Adventures in teaching self-driving cars

For complicated moves like that, Thrun’s team often started with machine learning, then reinforced it with rule-based programming—a superego to control the id. They had the car teach itself to read street signs, for instance, but they underscored that knowledge with specific instructions: “stop” means stop. If the car still had trouble, they’d download the sensor data, replay it on the computer, and fine-tune the response. Other times, they’d run simulations based on accidents documented by the National Highway Traffic Safety Administration. A mattress falls from the back of a truck. Should the car swerve to avoid it or plow ahead? How much advance warning does it need? What if a cat runs into the road? A deer? A child? These were moral questions as well as mechanical ones, and engineers had never had to answer them before. The darpa cars didn’t even bother to distinguish between road signs and pedestrians—or “organics,” as engineers sometimes call them. They still thought like machines.

Four-way stops were a good example. Most drivers don’t just sit and wait their turn. They nose into the intersection, nudging ahead while the previous car is still passing through. The Google car didn’t do that. Being a law-abiding robot, it waited until the crossing was completely clear—and promptly lost its place in line. “The nudging is a kind of communication,” Thrun told me. “It tells people that it’s your turn. The same thing with lane changes: if you start to pull into a gap and the driver in that lane moves forward, he’s giving you a clear no. If he pulls back, it’s a yes. The car has to learn that language.”

From Burkhard Bilger's New Yorker piece on Google's self-driving car. The engineering issues they've had to deal with are fascinating.
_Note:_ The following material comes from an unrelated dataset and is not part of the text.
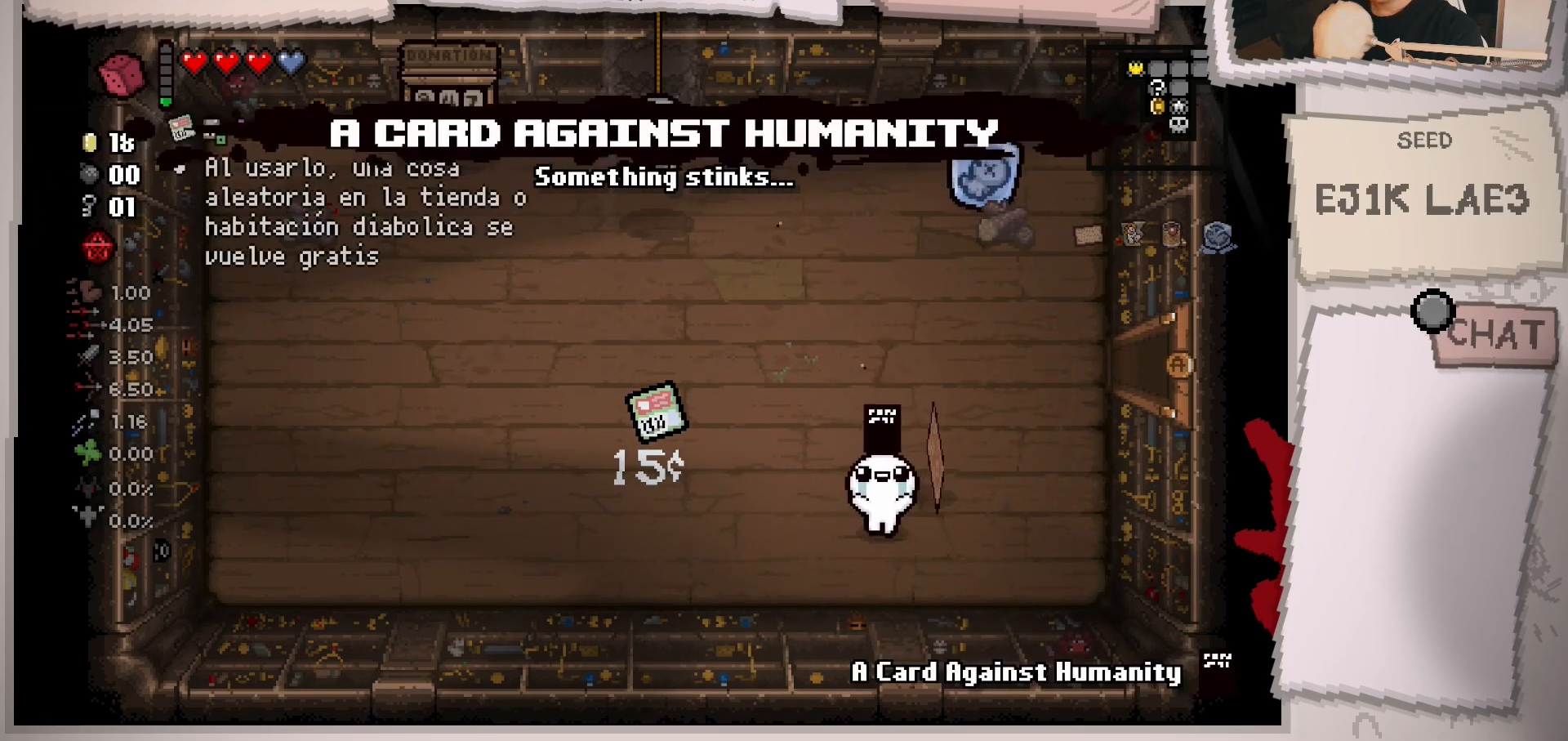
{"buttons": [], "left_stick": "up-left", "right_stick": "center", "events": [[67, "left_stick", "up"], [367, "left_stick", "up-left"]]}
As many have noted, legal or regulatory risk may be the largest obstacle to seeing self-driving cars on our roads in volume. To counter that, I hypothesize that all self-driving will ship with a black box, like airplanes, and that all the cameras will record a continuous feed of video, that keeps overwriting itself, maybe a loop of the most recent 30 minutes of driving at all times, along with key sensor readings. That way if someone sees the self-driving sensor on a car they can't just back into the self-driving car or hurtle themselves across a windshield just to get a big settlement from Google.

In fact, as sensors and video recording devices come down in cost, it may become law that all cars come with such accessories, self-driving or not, making it much easier to determine fault in car accidents. The same cost/weight improvements in video tech may make it so Amazon drones are also equipped with a continuously recording video camera, the better for determining who may have brought it down with a rock to steal its payload.

Perhaps Google will take the continuous video feeds as a crowd-sourced way to update its street maps. That leads, of course, to the obvious drawback to such a scenario, the privacy concerns over how Google would use the data and video from the cars. That's a cultural issue and seems more tenable than the legal one, however.